Das fällt natürlich auch dem Will.i sofort auf, denn er hat die Reihe 0,1,1,2,3,5,8,13,21,34,55 gleich eingespeichert und auch die Regel begriffen: Man muss eine Zahl immer mit der vorangegangenen addieren, um daraus die folgende zu erreichnen. Null gibt es in der Natur nicht, man beginnt also mit 1 und rechnet 1, 1+1=2, 2+1 = 3, 3 +2 = 5, 5 + 3 = 8, 8 + 5 = 13, 13 + 8 = 21, 21 + 13 = 34, 34 + 21 = 55, 55 + 34 = 89, 89 + 55 = 144 usw.  Keine sechs!

Vielleicht ist etwas anderes gemeint? rätsele ich. Mir gefällt ja die Vorstellung, dass die Blütenblätterzahl ebenso wie viele andere Phänomene der Natur diesem so eleganten Wachstumsgesetz folgt, und ich möchte den Gedanken gerne aufrechterhalten: Wenn ich mich auf einer gewissen Stufe der Entwicklung befinde, schaue ich zurück auf die Stufe, die ich zuvor erreicht hatte, und integriere sie, um den nächsten Schritt zu wagen. Das gibt mir eine sichere Basis fürs Voranschreiten. Bin ich auf 8, schaue ich zurück auf die 5, integriere sie und gehe voran zur 13. Perfekt. Aber wie passt da die Sechs der Asphodele, der Narzisse und so mancher anderen Frühblüherin ins Spiel?

„Vielleicht ist etwas anderes gemeint“, sage ich zu Will.i. „Komm, wir gehen in den Garten und schauen, ob wir die Lösung finden“. Da fanden wir alles Mögliche, nur nicht die Lösung. Außer all den Blüten, die sowieso andere Formen haben – Lippenblütler, Schmetterlingsbütler –  fällt mir der gelbe Klee ins Auge, während Will.i eine winzige weißliche vierblättrige Blüte entdeckte. „Ha, vier ist auch nicht in dieser Reihe!“ ruft er.

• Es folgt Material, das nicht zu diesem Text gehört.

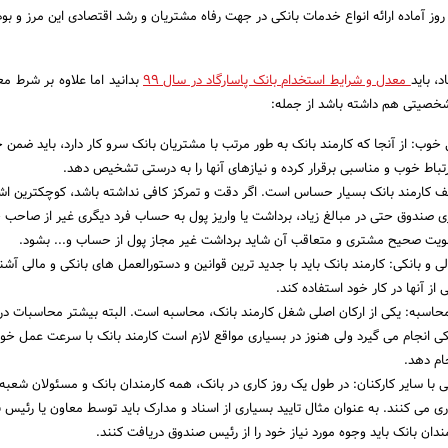
وز آماده ارائه انواع خدمات بانکی در جهت رفاه مشتریان و رشد اقتصادی این مرز و بو
د، باید
معدل و شرایط استخدام بانک پاسارگاد در سال 99
بدانید اما علاوه بر شرط مع
خصیتی هم داشته باشد از جمله:
 خوب: از آنجا که کارمند بانک به طور مرتب با مشتریان بانک سرو کار دارد، باید ضمن
 ارتباط خوب و مناسبی برقرار کرده و نیازهای آنها را به درستی تشخیص دهد.
ف کارمند بانک بسیار حساس است. اگر دقت و تمرکز کافی نداشته باشد، کوچکترین اش
ی صندوق حتی در مبالغ زیاد، برداشت یا واریز پول به حساب فرد دیگری غیر از صاحب
هویت صحیح مشتری و متعاقب آن شاید برداشت غیر مجاز پول از حساب و... بشود.
لی و بانکی: کارمند بانک باید با جدید ترین قوانین و دستورالعمل های بانکی و مالی آشنا
 از آنها در کار خود استفاده کند.
حاسبه: یکی از ارکان اصلی شغل کارمند بانک، محاسبه است. البته بیشتر محاسبات د
کی انجام می گیرد ولی هنوز در بسیاری مواقع لازم است کارمند بانک با سرعت عمل خو
م دهد.
با سایر کارکنان: در طول یک روز کاری در بانک، همه کارمندان بانک و مسئولان شعبه 
ری می کنند. به عنوان مثال تایید بسیاری از اسناد و مدارک باید توسط معاون یا رئیس ب
مندان بانک باید وجوه مورد نیاز خود را از رئیس صندوق دریافت کنند.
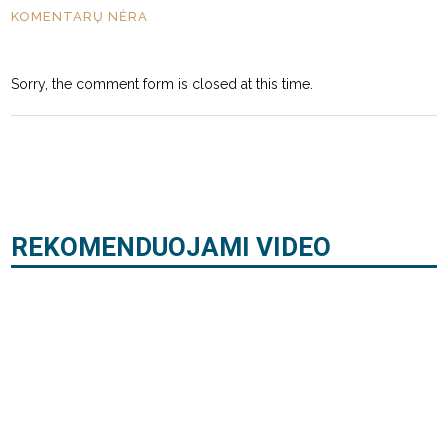
KOMENTARŲ NĖRA
Sorry, the comment form is closed at this time.
REKOMENDUOJAMI VIDEO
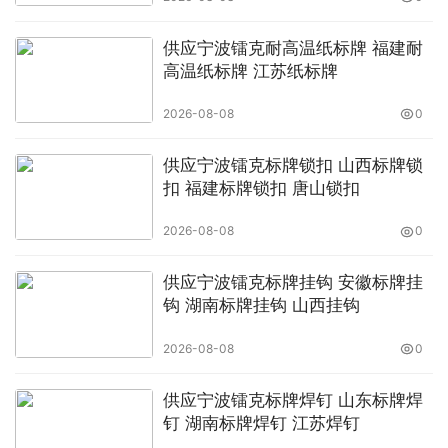
供应宁波镭克耐高温纸标牌 福建耐
高温纸标牌 江苏纸标牌
2026-08-08
0
供应宁波镭克标牌锁扣 山西标牌锁
扣 福建标牌锁扣 唐山锁扣
2026-08-08
0
供应宁波镭克标牌挂钩 安徽标牌挂
钩 湖南标牌挂钩 山西挂钩
2026-08-08
0
供应宁波镭克标牌焊钉 山东标牌焊
钉 湖南标牌焊钉 江苏焊钉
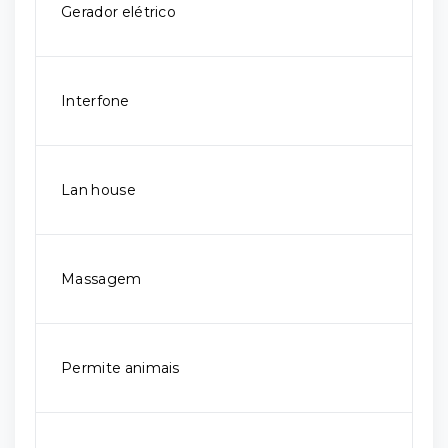
Gerador elétrico
Interfone
Lan house
Massagem
Permite animais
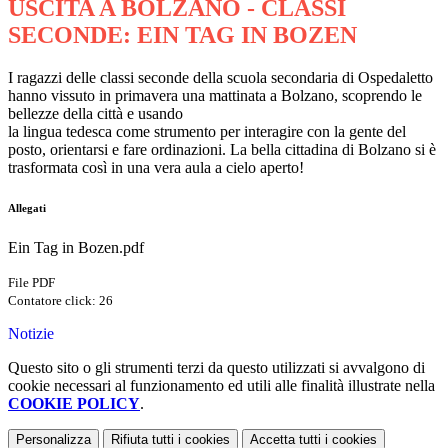
USCITA A BOLZANO - CLASSI
SECONDE: EIN TAG IN BOZEN
I ragazzi delle classi seconde della scuola secondaria di Ospedaletto
hanno vissuto in primavera una mattinata a Bolzano, scoprendo le
bellezze della città e usando
la lingua tedesca come strumento per interagire con la gente del
posto, orientarsi e fare ordinazioni. La bella cittadina di Bolzano si è
trasformata così in una vera aula a cielo aperto!
Allegati
Ein Tag in Bozen.pdf
File PDF
Contatore click: 26
Notizie
Questo sito o gli strumenti terzi da questo utilizzati si avvalgono di
cookie necessari al funzionamento ed utili alle finalità illustrate nella
COOKIE POLICY
.
Personalizza
Rifiuta tutti
i cookies
Accetta tutti
i cookies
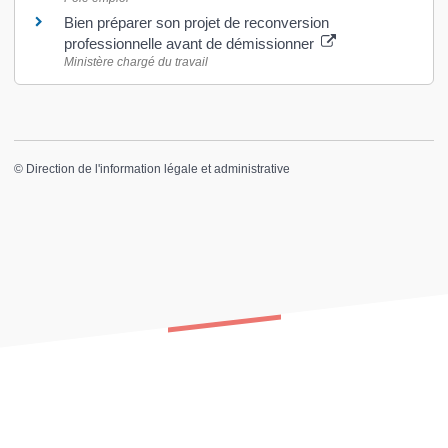
Bien préparer son projet de reconversion
professionnelle avant de démissionner
Ministère chargé du travail
©
Direction de l'information légale et administrative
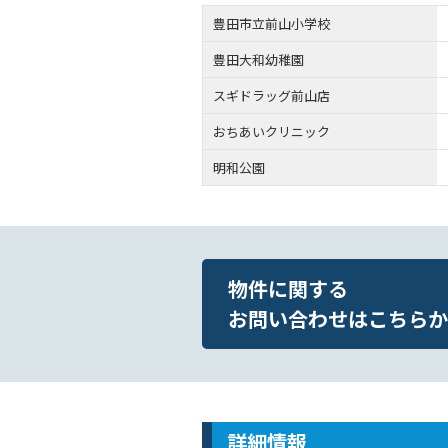
豊田市立前山小学校
豊田大和幼稚園
スギドラッグ前山店
おちあいクリニック
明和公園
物件に関する
お問い合わせはこちらか
詳細情報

Aber etwas muss doch dran sein an dieser im Netz wiederkehrenden Behauptung, dass die Blüten rechnen können und die Blütenblätter der Fibunacci-Reihe folgen. Es gibt dort auch Hinweise auf das Gänseblümchen und das Abzählen der Blütenblätter nach dem Vers: „Er liebt mich, er liebt mich nicht“. Ja, sogar Hinweise, wie man zu dem gewünschten Ergebnis kommt („er liebt mich“).

Da schauen uns eine kleine Margarite und ein Löwenzahn freundlich an. „Komm, wir zählen mal die Blätter“, schlägt Will.i vor. Mir widerstrebt es, ehrlich gesagt, die beiden Hübschen zu zerrupfen, aber Will.is Wissensdurst und Zählwut sind nun nicht mehr zu bremsen. Also tragen wir die beiden ins Haus und zerpflücken sie.

Und was zählen wir? Na? Ich verrate es euch: 13 und 55! Und die gehören nun tatsächlich in die Fibunacci-Spirale.

Falls jemand von euch Naturkundigen etwas dazu beitragen könnte, die Zahl von  Will.is Fragezeichen zu verringern: Bitte! Weißt du etwas über die Zahl von Blütenblättern?  Hast du vielleicht auch eine Erklärung dafür, warum Blüten die Vier und die Sechs haben können, die durchaus nicht in die Reihe gehören, während Margarite und Löwenzahn sich wunderbar an die Regel halten?